**** Data
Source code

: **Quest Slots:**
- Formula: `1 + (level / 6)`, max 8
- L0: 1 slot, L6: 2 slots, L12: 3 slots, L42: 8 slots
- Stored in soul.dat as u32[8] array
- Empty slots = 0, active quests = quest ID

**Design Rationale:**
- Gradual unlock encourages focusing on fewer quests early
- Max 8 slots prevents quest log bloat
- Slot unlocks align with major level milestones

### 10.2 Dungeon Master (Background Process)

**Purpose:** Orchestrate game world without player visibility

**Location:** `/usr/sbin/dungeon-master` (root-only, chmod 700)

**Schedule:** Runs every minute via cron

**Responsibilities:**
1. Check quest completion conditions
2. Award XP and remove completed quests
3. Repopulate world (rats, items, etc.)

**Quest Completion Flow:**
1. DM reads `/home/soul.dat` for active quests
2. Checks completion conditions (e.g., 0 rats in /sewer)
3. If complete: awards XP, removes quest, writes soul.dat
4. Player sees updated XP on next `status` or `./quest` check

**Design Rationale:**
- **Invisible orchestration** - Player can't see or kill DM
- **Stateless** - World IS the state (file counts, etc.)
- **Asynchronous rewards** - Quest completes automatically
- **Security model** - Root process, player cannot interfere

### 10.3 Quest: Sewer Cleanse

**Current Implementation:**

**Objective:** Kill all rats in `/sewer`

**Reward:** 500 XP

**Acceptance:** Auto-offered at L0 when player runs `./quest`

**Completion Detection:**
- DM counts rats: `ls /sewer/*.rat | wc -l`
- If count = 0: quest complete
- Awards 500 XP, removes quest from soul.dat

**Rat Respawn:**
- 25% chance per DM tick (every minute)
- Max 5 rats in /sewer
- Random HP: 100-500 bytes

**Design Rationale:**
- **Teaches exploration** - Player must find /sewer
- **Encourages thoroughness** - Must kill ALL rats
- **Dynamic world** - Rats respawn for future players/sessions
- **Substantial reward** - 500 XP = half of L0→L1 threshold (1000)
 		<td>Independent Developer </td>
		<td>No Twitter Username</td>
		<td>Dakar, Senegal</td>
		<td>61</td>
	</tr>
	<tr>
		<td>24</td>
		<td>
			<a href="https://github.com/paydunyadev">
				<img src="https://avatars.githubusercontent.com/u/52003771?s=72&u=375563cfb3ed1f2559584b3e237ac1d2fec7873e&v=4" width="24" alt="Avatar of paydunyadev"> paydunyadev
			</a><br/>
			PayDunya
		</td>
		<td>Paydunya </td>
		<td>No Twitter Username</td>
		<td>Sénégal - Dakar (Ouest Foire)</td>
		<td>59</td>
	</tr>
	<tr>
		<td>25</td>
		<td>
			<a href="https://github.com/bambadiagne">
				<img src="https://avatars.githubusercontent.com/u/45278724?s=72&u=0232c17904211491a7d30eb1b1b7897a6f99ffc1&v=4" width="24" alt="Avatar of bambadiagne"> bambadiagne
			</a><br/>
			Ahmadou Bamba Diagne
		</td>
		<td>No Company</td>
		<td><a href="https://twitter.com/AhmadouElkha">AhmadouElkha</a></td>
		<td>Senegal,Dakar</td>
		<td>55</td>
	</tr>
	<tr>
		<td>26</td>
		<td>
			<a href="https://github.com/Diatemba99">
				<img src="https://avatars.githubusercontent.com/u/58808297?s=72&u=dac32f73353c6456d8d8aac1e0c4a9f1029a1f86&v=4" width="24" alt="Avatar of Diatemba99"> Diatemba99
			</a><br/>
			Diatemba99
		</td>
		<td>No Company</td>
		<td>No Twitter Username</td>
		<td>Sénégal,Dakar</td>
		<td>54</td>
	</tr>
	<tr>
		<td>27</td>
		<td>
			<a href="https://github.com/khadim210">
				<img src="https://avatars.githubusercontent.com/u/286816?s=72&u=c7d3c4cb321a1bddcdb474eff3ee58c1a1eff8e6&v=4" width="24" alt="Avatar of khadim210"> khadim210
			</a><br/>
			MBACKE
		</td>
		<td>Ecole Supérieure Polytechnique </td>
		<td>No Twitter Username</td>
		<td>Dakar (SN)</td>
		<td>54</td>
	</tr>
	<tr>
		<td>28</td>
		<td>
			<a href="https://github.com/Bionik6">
********
_What is being asked_
Among the records above, find the lines that contain "soul" and copy every one.

_Exercise solution_
- Stored in soul.dat as u32[8] array
1. DM reads `/home/soul.dat` for active quests
3. If complete: awards XP, removes quest, writes soul.dat
- Awards 500 XP, removes quest from soul.dat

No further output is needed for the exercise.